Prothrombin complex concentrate is not recommended unless clearly needed.

Animal reproduction studies have not been conducted. It is not known whether prothrombin complex concentrate can cause fetal harm when administered to a pregnant woman or if it may affect reproduction. Prothrombin complex concentrate should be prescribed for a pregnant woman only if clearly needed.

FDA pregnancy category C: Animal reproduction studies have shown an adverse effect on the fetus and there are no adequate and well controlled studies in humans, but potential benefits may warrant use of the drug in pregnant women despite potential risks.

FDA pregnancy category: C

Breastfeeding: Use only if clearly needed.

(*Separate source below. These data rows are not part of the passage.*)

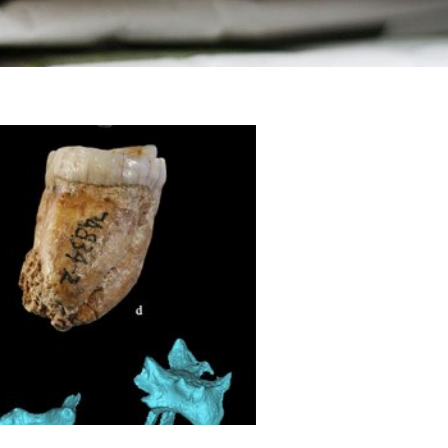
LA VOSTRA VISITA
A SUA VISITA
您的訪問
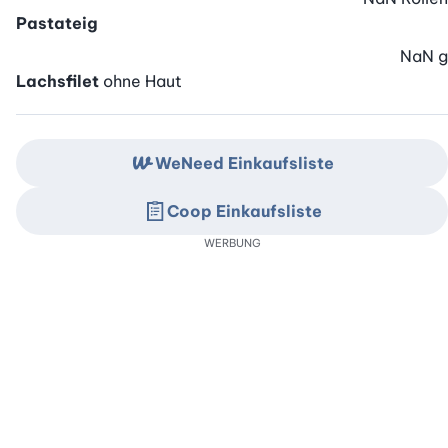
Pastateig
NaN
g
Lachsfilet
ohne Haut
WeNeed Einkaufsliste
Coop Einkaufsliste
WERBUNG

Excreted into human milk: Unknown

Excreted into animal milk: Unknown

The effects in the nursing infant are unknown.

these drugs may interact with prothrombin complex so be carefull:

aminocaproic acid (Amicar)

aprotinin (Trasylol)

argatroban (Acova)

carfilzomib (Kyprolis)

coagulation factor x (Coagadex)

emicizumab (Hemlibra)

lepirudin (Refludan)

tranexamic acid (Lysteda, Cyklokapron).